> _Problem details_
Would you retype the listing word for word, skipping its pictures?

> _Dataset content_
━━━━━━━━

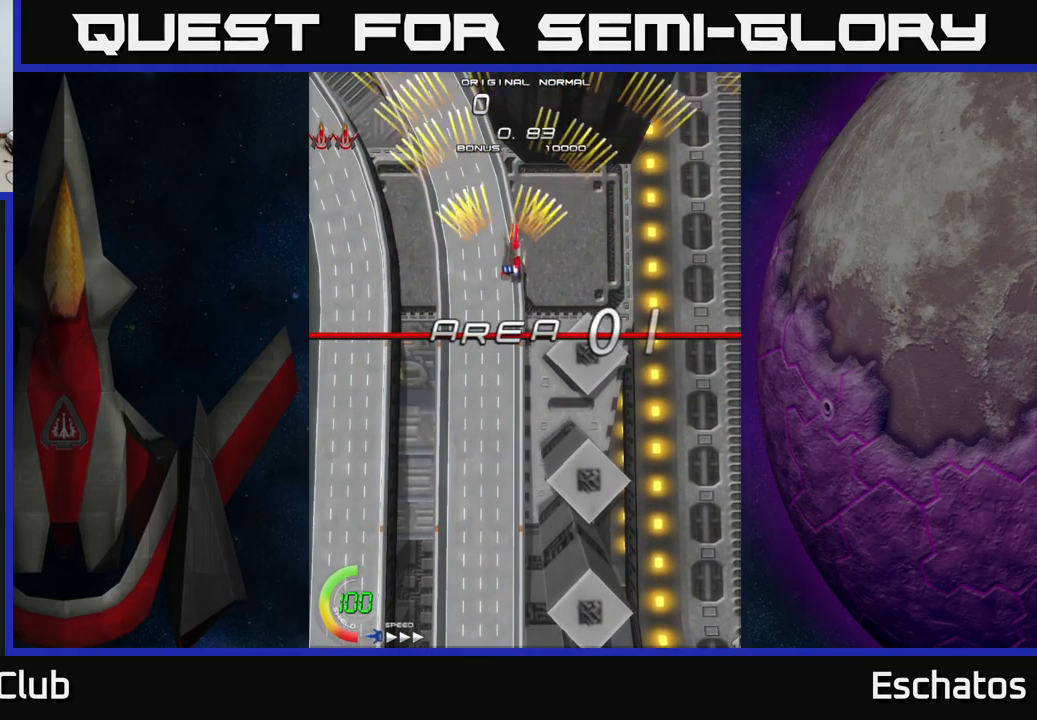
{"buttons": ["A"], "left_stick": "center", "right_stick": "center", "events": [[50, "DPAD_RIGHT", "up"], [333, "DPAD_DOWN", "down"], [400, "DPAD_DOWN", "up"]]}
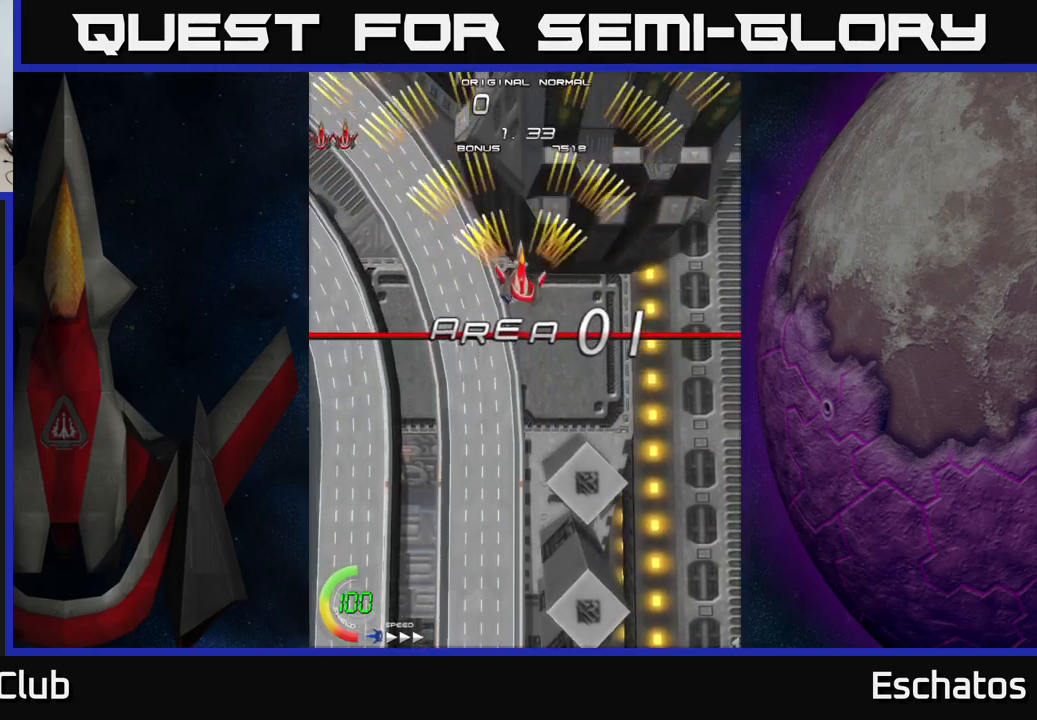
{"buttons": ["A", "DPAD_LEFT"], "left_stick": "center", "right_stick": "center", "events": [[217, "DPAD_RIGHT", "down"], [267, "DPAD_RIGHT", "up"], [450, "DPAD_LEFT", "down"]]}
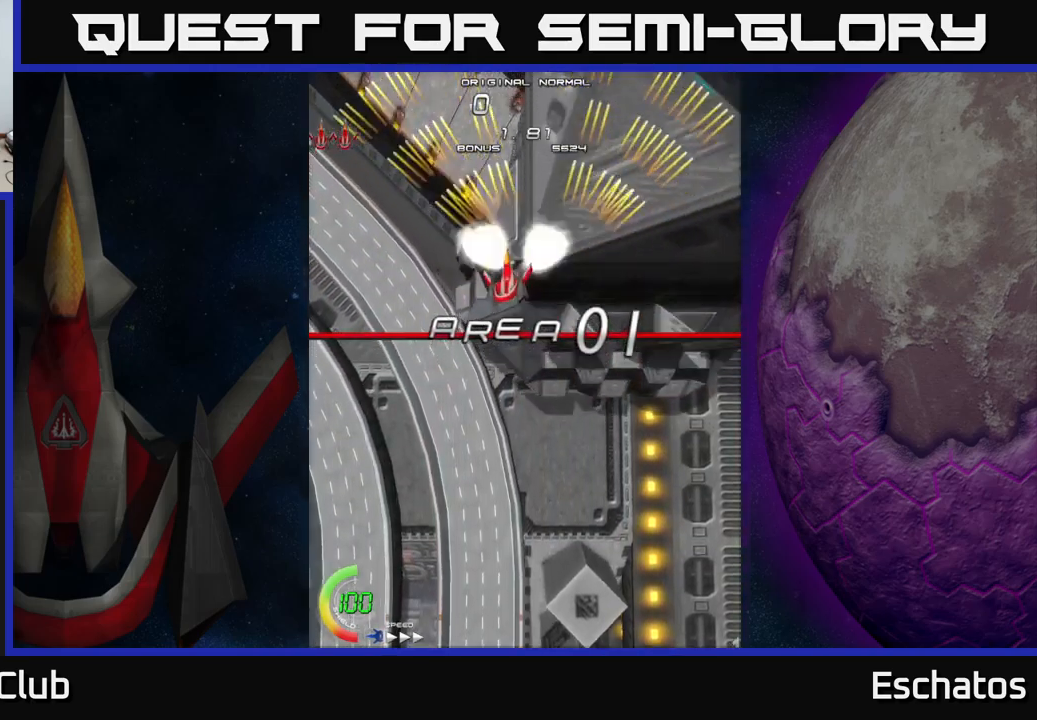
{"buttons": ["A"], "left_stick": "center", "right_stick": "center", "events": [[83, "DPAD_LEFT", "up"], [133, "DPAD_RIGHT", "down"], [267, "DPAD_RIGHT", "up"], [317, "DPAD_LEFT", "down"], [483, "DPAD_LEFT", "up"]]}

━━━━━━━━

> _Exercise output_
{"buttons": ["A"], "left_stick": "center", "right_stick": "center", "events": [[50, "DPAD_RIGHT", "up"], [333, "DPAD_DOWN", "down"], [400, "DPAD_DOWN", "up"]]}
{"buttons": ["A", "DPAD_LEFT"], "left_stick": "center", "right_stick": "center", "events": [[217, "DPAD_RIGHT", "down"], [267, "DPAD_RIGHT", "up"], [450, "DPAD_LEFT", "down"]]}
{"buttons": ["A"], "left_stick": "center", "right_stick": "center", "events": [[83, "DPAD_LEFT", "up"], [133, "DPAD_RIGHT", "down"], [267, "DPAD_RIGHT", "up"], [317, "DPAD_LEFT", "down"], [483, "DPAD_LEFT", "up"]]}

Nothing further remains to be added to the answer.